Havoc on the pavements

Haphazard Parking

Havoc on the pavements

Bangaloreans have always been notorious for parking two-wheelers on the pavements but now, they seem to have graduated to the next level — some drivers have begun parking their four-wheelers on the pavements as well, making it impossible for pedestrians to use them.

The number of cases registered for illegal parking has increased at an alarming rate with 7,49,959 cases this year.

Metrolife interacted with the traffic police, BBMP officials and Bangaloreans to understand why parking on pavements continues.

According to the statistics available with the traffic police, 2012 had a total of 14,91,071 cases of illegal parking and 2011 had 6,96,699 cases.

The figures don’t seem to dip at all. The police say that they have been contemplating stringent punishment, including increasing the fine amount from Rs 100 to Rs 500 and treating footpath offenders as criminals by filing cases against them under Section 279 of the Indian Penal Code for rash and negligent driving. Additional commissioner of police (traffic) B Dayananda concedes that the measures that are in place are not enough to curb the menace. “The proposal to increase the fine amount from Rs 100 to Rs 500 is still pending. It will have to be passed as a law. It is only when the fine amount is increased that people will refrain from parking wherever they want, especially on the pavements,” he says.

   Dayananda further states that he is also collaborating with the BBMP to reconsider the multistoried car park project that has been proposed in several places in the City. “Commercial complexes must have basement parking. This will prevent people from parking on the main roads and on pavements. We are contemplating replicating the paid-parking system that’s on Brigade Road in several areas across the City,” he adds. But the BBMP officials seem clueless when asked about such a parking lot. A senior officer with the BBMP confirms, “We were only thinking about having multistoried car parks in several areas but nothing has been sanctioned or planned so far.”

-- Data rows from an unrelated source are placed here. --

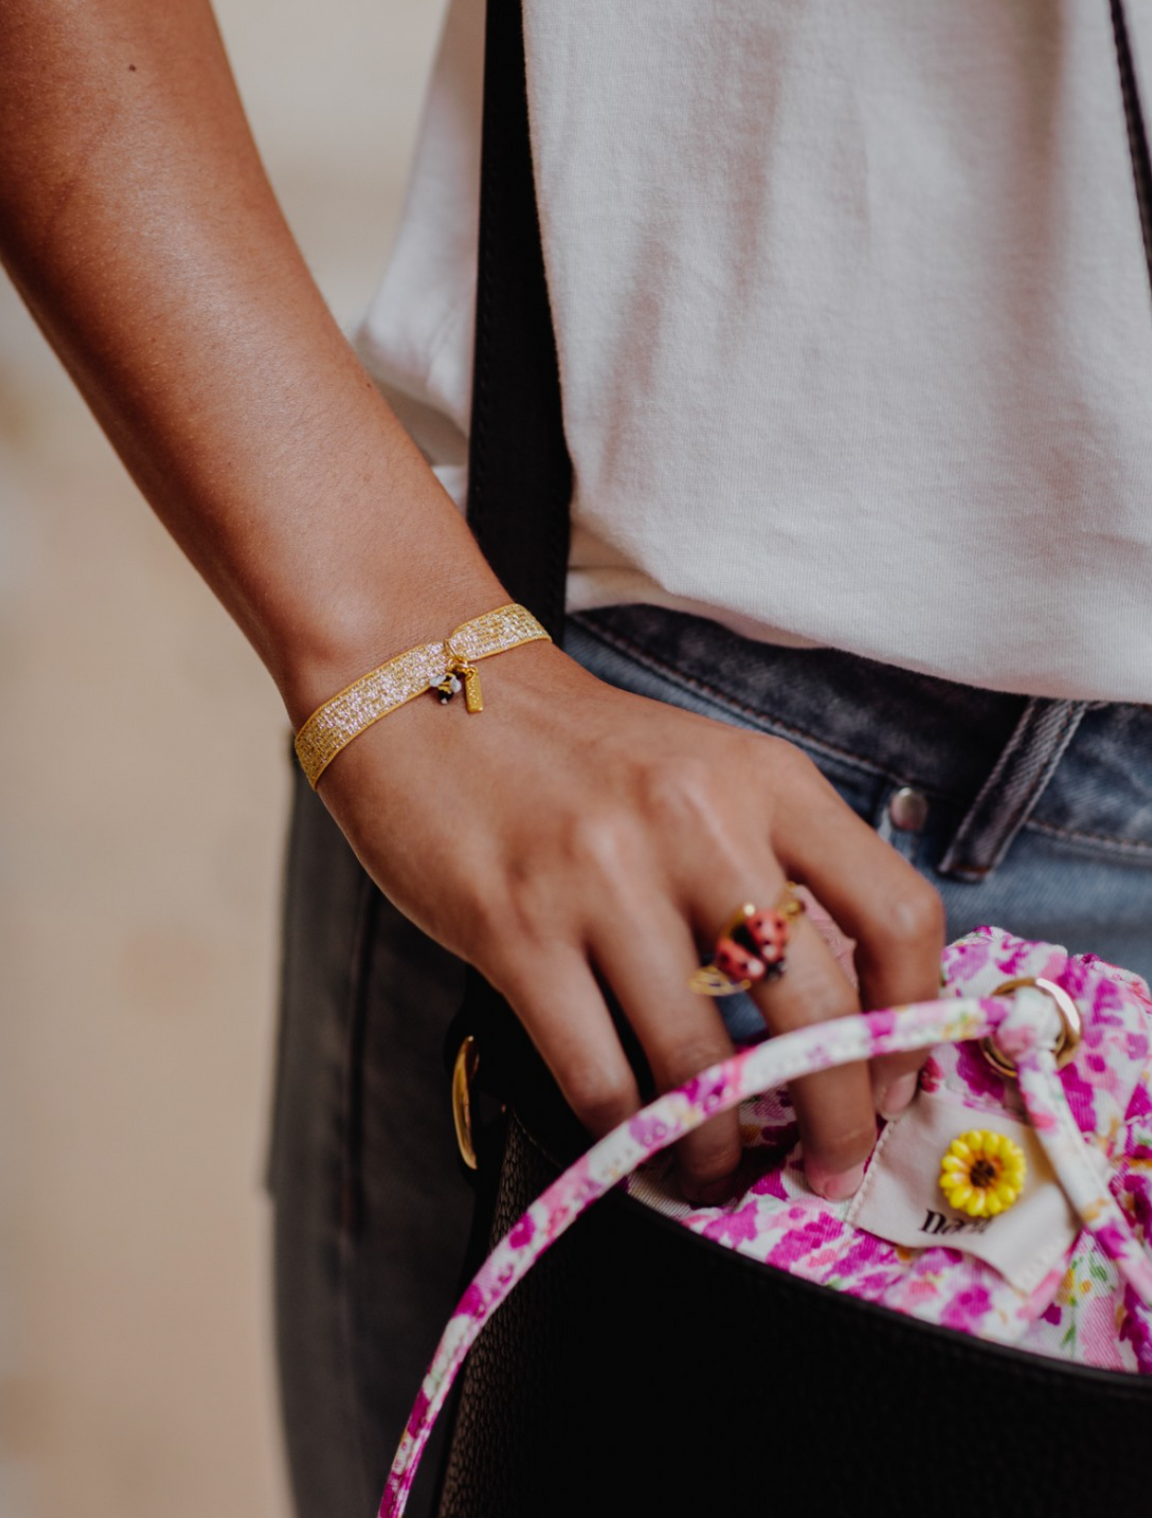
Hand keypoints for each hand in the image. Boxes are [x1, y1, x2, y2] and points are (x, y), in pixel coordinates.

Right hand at [314, 639, 945, 1202]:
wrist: (426, 690)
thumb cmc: (576, 751)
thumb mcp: (706, 772)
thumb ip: (777, 862)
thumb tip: (839, 1010)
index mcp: (764, 779)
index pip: (895, 913)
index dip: (912, 1024)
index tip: (891, 1082)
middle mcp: (696, 821)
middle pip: (815, 1011)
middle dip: (838, 1119)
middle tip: (831, 1166)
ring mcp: (602, 877)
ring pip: (699, 1065)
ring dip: (721, 1146)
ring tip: (718, 1168)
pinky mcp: (516, 928)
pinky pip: (596, 1074)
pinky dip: (626, 1132)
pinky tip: (635, 1141)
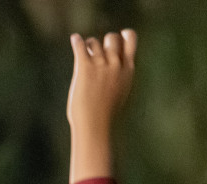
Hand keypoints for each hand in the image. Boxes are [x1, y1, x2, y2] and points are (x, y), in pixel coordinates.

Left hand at [67, 29, 136, 182]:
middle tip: (96, 50)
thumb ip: (120, 78)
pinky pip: (81, 47)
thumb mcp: (120, 93)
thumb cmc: (106, 115)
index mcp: (128, 69)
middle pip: (112, 38)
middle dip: (104, 41)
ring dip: (89, 46)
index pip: (131, 40)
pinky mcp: (85, 69)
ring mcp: (101, 65)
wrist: (95, 125)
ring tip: (84, 53)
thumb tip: (116, 73)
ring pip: (95, 43)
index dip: (124, 36)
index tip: (119, 38)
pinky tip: (74, 39)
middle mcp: (116, 64)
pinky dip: (77, 42)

People say that the lack of adequate parking space and endless traffic jams provoke motorists to ride and park on the footpath. Akash, an engineering student, says that he has seen an elderly woman being knocked down by a two-wheeler rider on the pavement. “People park and even ride on pavements but cops don’t react. Nothing much is being done to stop this,” says Akash.

Sourish Mukherjee, another youngster, feels that a fine amount of Rs 100 will not deter people from committing the offence again. “The police must clamp down on the offenders and instil a sense of fear in them. Lack of adequate parking facilities in the City is the main problem,” he avers.

People from other parts of the country, who come to work here, think that the traffic in the City is getting worse and people lack good driving sense.

Udit, an employee with TCS, points out, “People don’t seem to have the patience to wait for the signal lights to turn green. Instead, they try to get ahead of others by driving on and dislodging the pavements.”  
 
Murali, another professional, thinks that people won’t stop parking on the pavement unless the traffic police come down heavily on offenders. “I think some kind of railing must be put to separate the pavement from the road, so that no motorist can drive on to the pavement,” he sums up.